The general fabrication shop cutting A36, 1018, or aluminum. Save your money and buy a standard cobalt or even good HSS.

This is the real test. Titanium loves to gall and weld to cutting edges. The Arkand-Protect coating plus the high cobalt’s toughness meant I could run at 120 SFM (aggressive for Ti with cobalt HSS, not carbide) with a .0015" chip load. No built-up edge after 45 minutes of roughing. The edge retention was surprising—I saw about 30% longer tool life compared to a leading brand’s premium cobalt series. scs tool platinum arkand series

SCS didn’t reinvent the wheel. But they perfected a niche. The Platinum Arkand series is like a high-end chef’s knife—it’s not for every task, but in the right hands on the right material, nothing else feels as good. I’ll be keeping a set in my locker for the nasty stainless jobs. The general fabrication shop cutting A36, 1018, or aluminum

This is where the Arkand series woke up. At 180 SFM and 0.0025" chip load, the difference from a standard M42 or even a lower-tier carbide tool was night and day. The Arkand didn’t work-harden the material. Why? The variable helix geometry (which SCS calls "Harmonic Dampening") actually works. Chatter was reduced by about 60% in a 3xD slotting operation. The chips came off a consistent straw color, not blue-black. Titanium loves to gall and weld to cutting edges

They use a multilayer AlTiN + Si (Silicon) coating, branded as "Arkand-Protect." In practice, it’s a dark purple/bronze hue (not the usual black). The silicon layer is key here: it provides a higher hot hardness ceiling, allowing for dry or near-dry machining up to 1100°C interface temps without catastrophic coating failure. 2. Performance in the Wild (Stainless, Titanium, and Hardened Steel) I tested the 1/2" 4-flute variable helix end mill and a 3/8" coolant-through drill.
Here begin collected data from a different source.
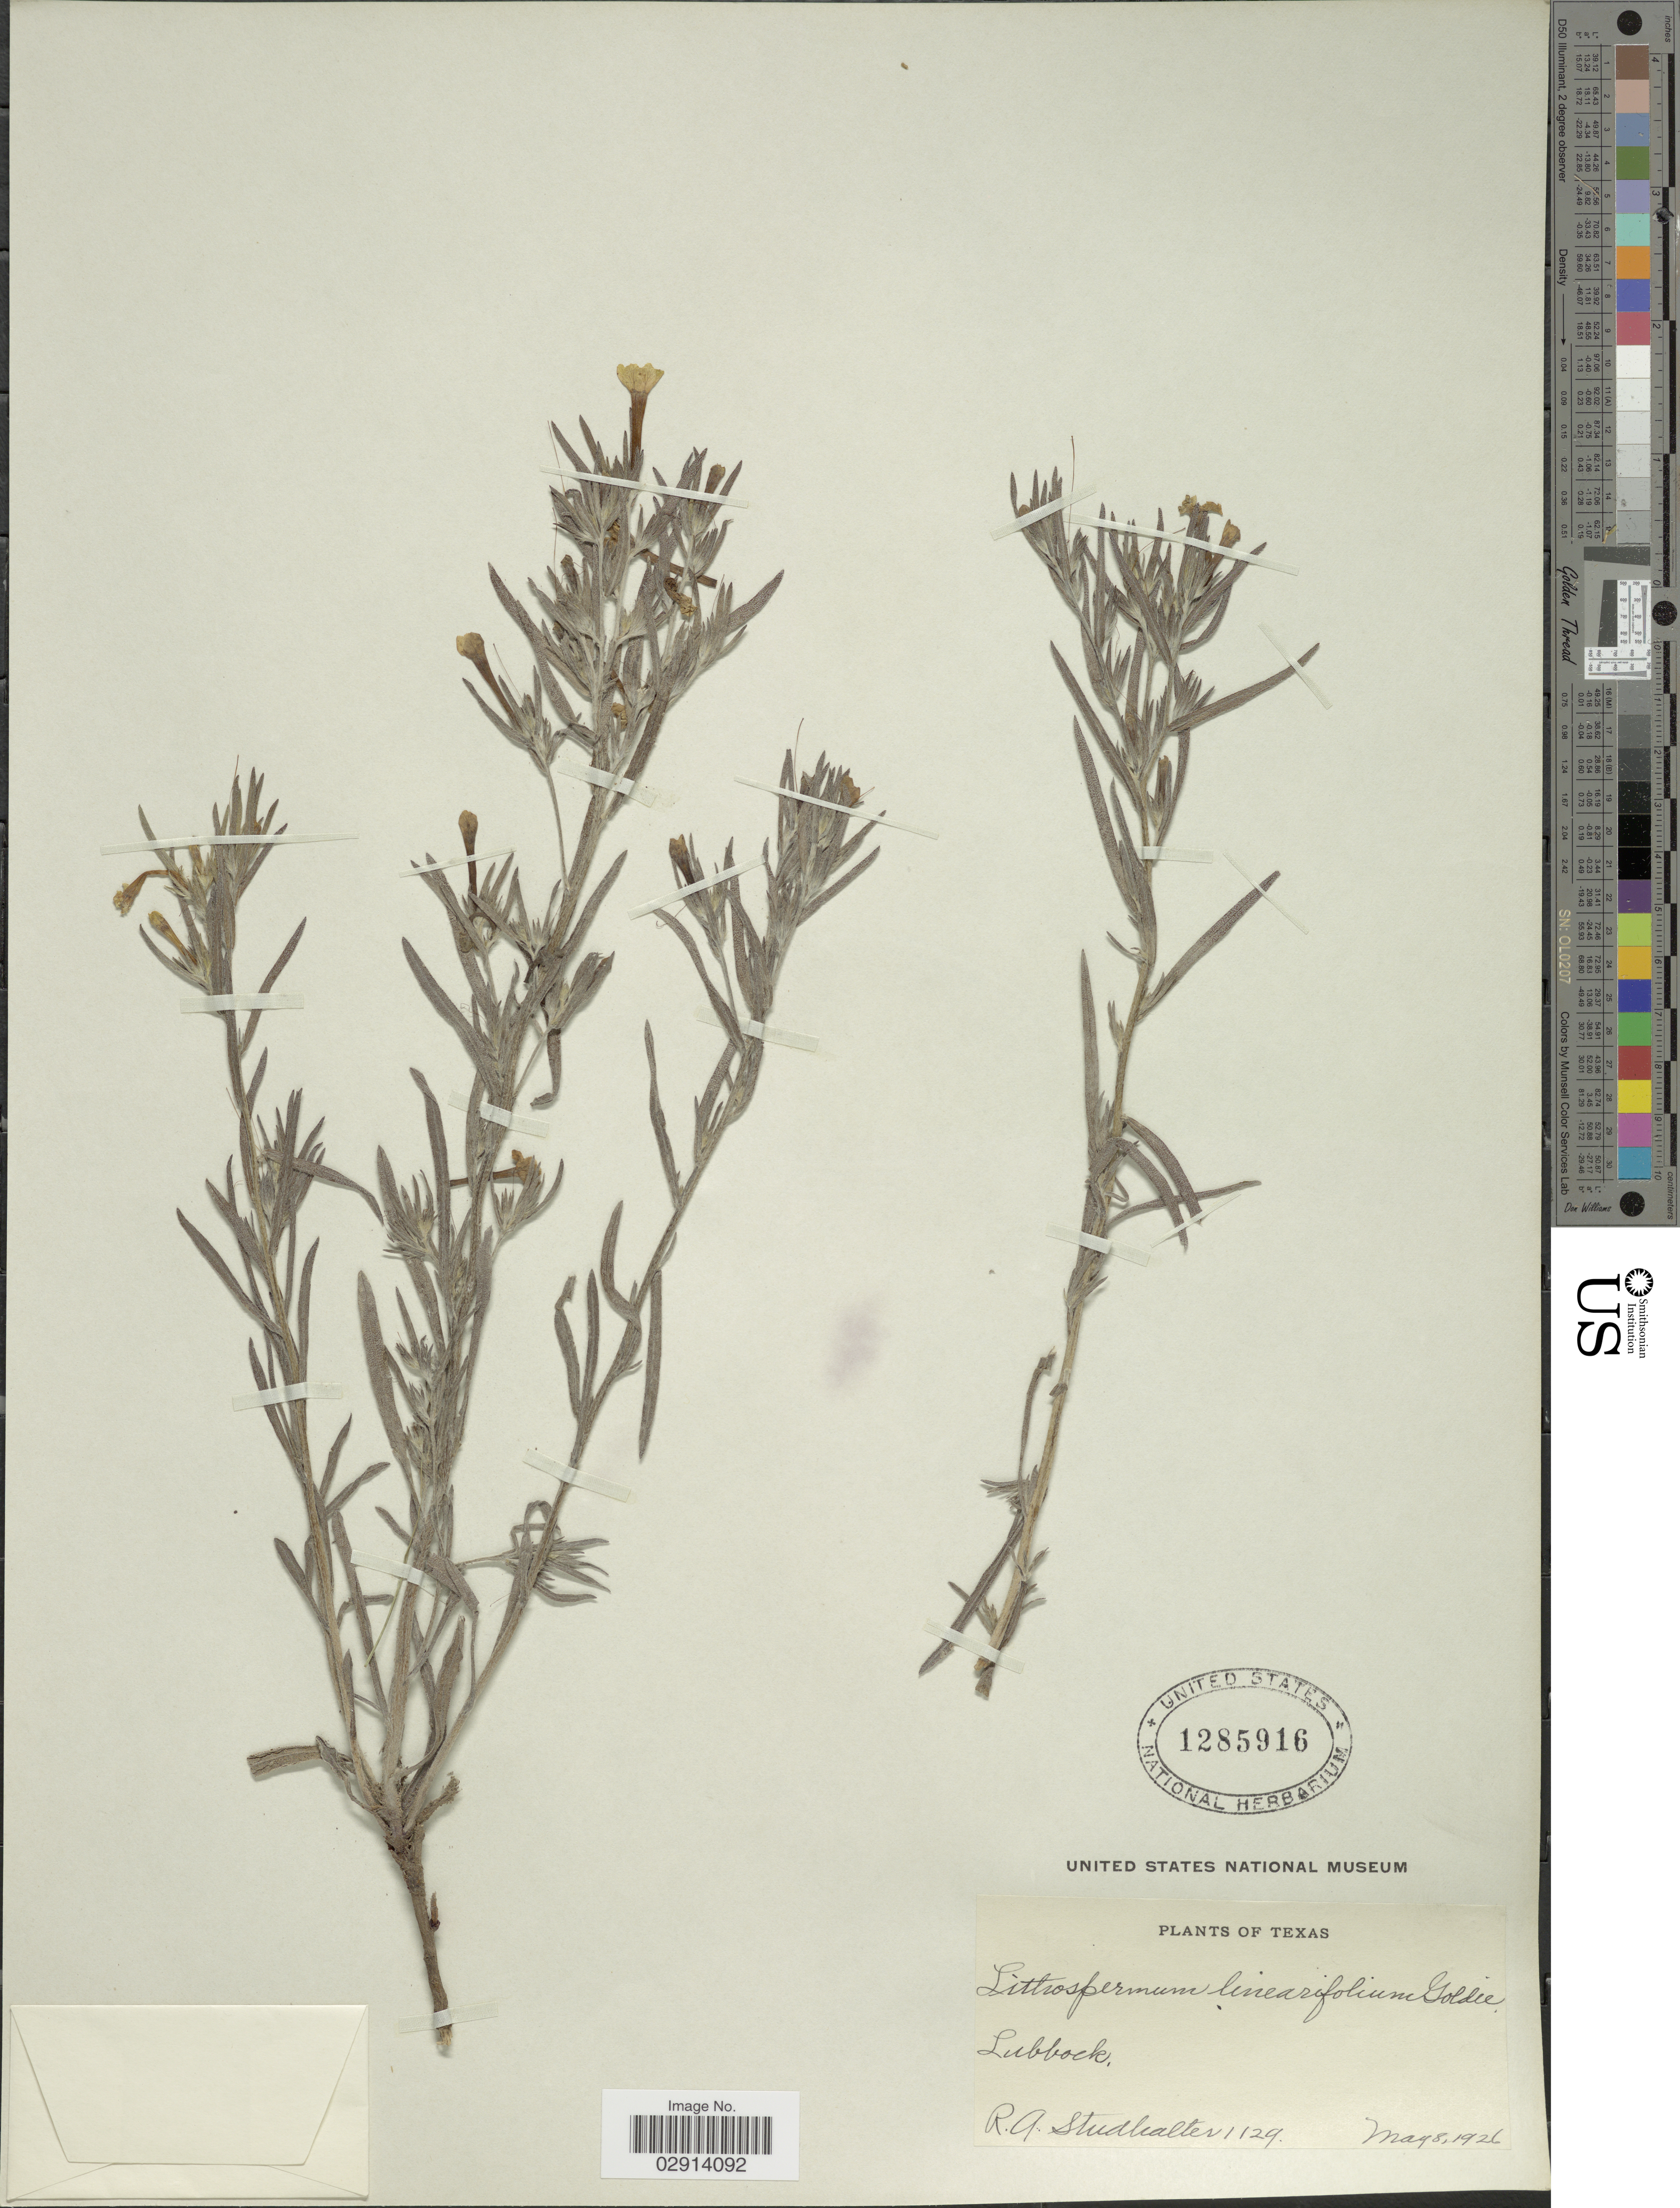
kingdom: Plantae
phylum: Tracheophyta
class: Magnoliopsida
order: Boraginales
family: Boraginaceae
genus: Lithospermum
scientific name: Lithospermum incisum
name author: Lehm.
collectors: R. Studhalter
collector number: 129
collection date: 1926-05-08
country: United States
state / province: Texas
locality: Lubbock.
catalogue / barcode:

Deep Dive: The SCS Tool Platinum Arkand Series – Is High-End Cobalt Worth the Hype?

Let’s break down what this series actually is, who it’s for, and whether the premium price tag delivers real shop-floor ROI. First, let’s clear up a misconception. The "Arkand" name isn’t just marketing fluff. SCS claims it’s a proprietary powder-metallurgy cobalt blend (think M42 on steroids, but with a finer, more uniform carbide structure). Standard M35 has ~5% cobalt; M42 has ~8%. The Arkand series reportedly sits in the 9-10% cobalt range , but with a vanadium carbide refinement process that reduces grain size.